Commande publique et impôts

 

« Ce n’est pas en réduisant la commande publique qu’on règle la crise ». A y regarder de près, cette phrase prononcée par un élu rennais au sujet des cérémonies de vœux peut s’appliquer à toutes les dépenses des collectivités locales.

Cela induit que le maintien d’emplois serait directement lié au maintien des dépenses publiques, ce qui n’est pas faux.

Cependant, comme les recettes publiques ont plutôt tendance à diminuer, on a actuellement recours à la bonne vieille (et facile) recette de l’augmentation des impôts locaux afin de maintenir la commande publique à son niveau. La boucle est alors bouclée. En un raccourci peut être un peu rapide, on pourrait alors conclure que pour pouvoir conserver son emploi, il faudrait donc payer davantage d’impôts.

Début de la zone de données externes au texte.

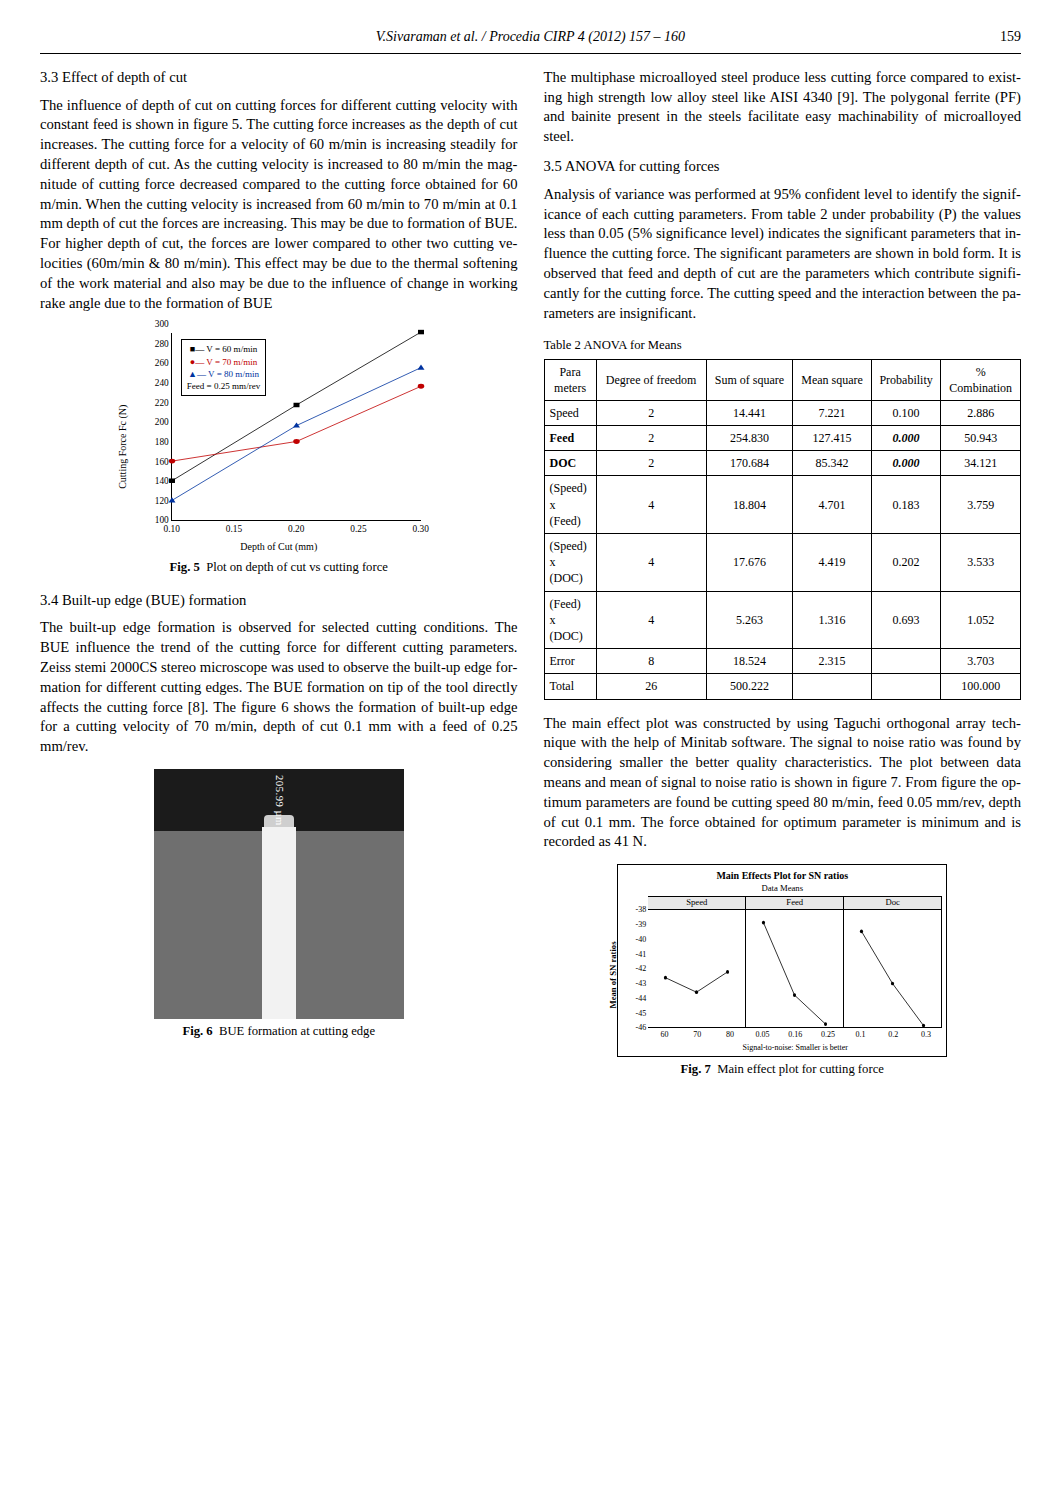159 V.Sivaraman et al. / Procedia CIRP 4 (2012) 157 – 160
3.3 Effect of depth of cut
The influence of depth of cut on cutting forces for different cutting velocity with constant feed is shown in figure 5. The cutting force increases as the depth of cut increases. The cutting force for a velocity of 60 m/min is increasing steadily for different depth of cut. As the cutting velocity is increased to 80 m/min the magnitude of cutting force decreased compared to the cutting force obtained for 60 m/min. When the cutting velocity is increased from 60 m/min to 70 m/min at 0.1 mm depth of cut the forces are increasing. This may be due to formation of BUE. For higher depth of cut, the forces are lower compared to other two cutting velocities (60m/min & 80 m/min). This effect may be due to the thermal softening of the work material and also may be due to the influence of change in working rake angle due to the formation of BUE
Cutting Force Fc (N)
100
120
140
160
180
200
220
240
260
280
300
0.10
0.15
0.20
0.25
0.30
■— V = 60 m/min
●— V = 70 m/min
▲— V = 80 m/min
Feed = 0.25 mm/rev
Depth of Cut (mm)
Fig. 5 Plot on depth of cut vs cutting force
3.4 Built-up edge (BUE) formation
The built-up edge formation is observed for selected cutting conditions. The BUE influence the trend of the cutting force for different cutting parameters. Zeiss stemi 2000CS stereo microscope was used to observe the built-up edge formation for different cutting edges. The BUE formation on tip of the tool directly affects the cutting force [8]. The figure 6 shows the formation of built-up edge for a cutting velocity of 70 m/min, depth of cut 0.1 mm with a feed of 0.25 mm/rev.
205.99 µm
Fig. 6 BUE formation at cutting edge
The multiphase microalloyed steel produce less cutting force compared to existing high strength low alloy steel like AISI 4340 [9]. The polygonal ferrite (PF) and bainite present in the steels facilitate easy machinability of microalloyed steel.
3.5 ANOVA for cutting forces
Analysis of variance was performed at 95% confident level to identify the significance of each cutting parameters. From table 2 under probability (P) the values less than 0.05 (5% significance level) indicates the significant parameters that influence the cutting force. The significant parameters are shown in bold form. It is observed that feed and depth of cut are the parameters which contribute significantly for the cutting force. The cutting speed and the interaction between the parameters are insignificant.
Table 2 ANOVA for Means
| Para meters | Degree of freedom | Sum of square | Mean square | Probability | % Combination |
| --- | --- | --- | --- | --- | --- |
| Speed | 2 | 14.441 | 7.221 | 0.100 | 2.886 |
| Feed | 2 | 254.830 | 127.415 | 0.000 | 50.943 |
| DOC | 2 | 170.684 | 85.342 | 0.000 | 34.121 |
| (Speed) x (Feed) | 4 | 18.804 | 4.701 | 0.183 | 3.759 |
| (Speed) x (DOC) | 4 | 17.676 | 4.419 | 0.202 | 3.533 |
| (Feed) x (DOC) | 4 | 5.263 | 1.316 | 0.693 | 1.052 |
| Error | 8 | 18.524 | 2.315 | | 3.703 |
| Total | 26 | 500.222 | | | 100.000 |
The main effect plot was constructed by using Taguchi orthogonal array technique with the help of Minitab software. The signal to noise ratio was found by considering smaller the better quality characteristics. The plot between data means and mean of signal to noise ratio is shown in figure 7. From figure the optimum parameters are found be cutting speed 80 m/min, feed 0.05 mm/rev, depth of cut 0.1 mm. The force obtained for optimum parameter is minimum and is recorded as 41 N.
Main Effects Plot for SN ratios
Data Means
Mean of SN ratios
-38
-39
-40
-41
-42
-43
-44
-45
-46
Speed
Feed
Doc
607080
0.050.160.25
0.10.20.3
Signal-to-noise: Smaller is better
Fig. 7 Main effect plot for cutting force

Ce serait ignorer que des milliards d’euros encaissés par certaines entreprises bénéficiaires de marchés publics avec les collectivités locales ont été redistribués aux actionnaires et se sont parfois évaporés sur les marchés financiers, d’où une seconde conclusion qui consiste à dire que les prix facturés par ces entreprises sont souvent trop élevés.

C’est donc sur ce dernier point que les élus locaux doivent nous démontrer leur savoir faire et justifier ainsi leurs indemnités. Il n’est pas interdit de penser qu’au final, le maintien de la commande publique, mais à moins cher, nous éviterait des hausses d’impôts.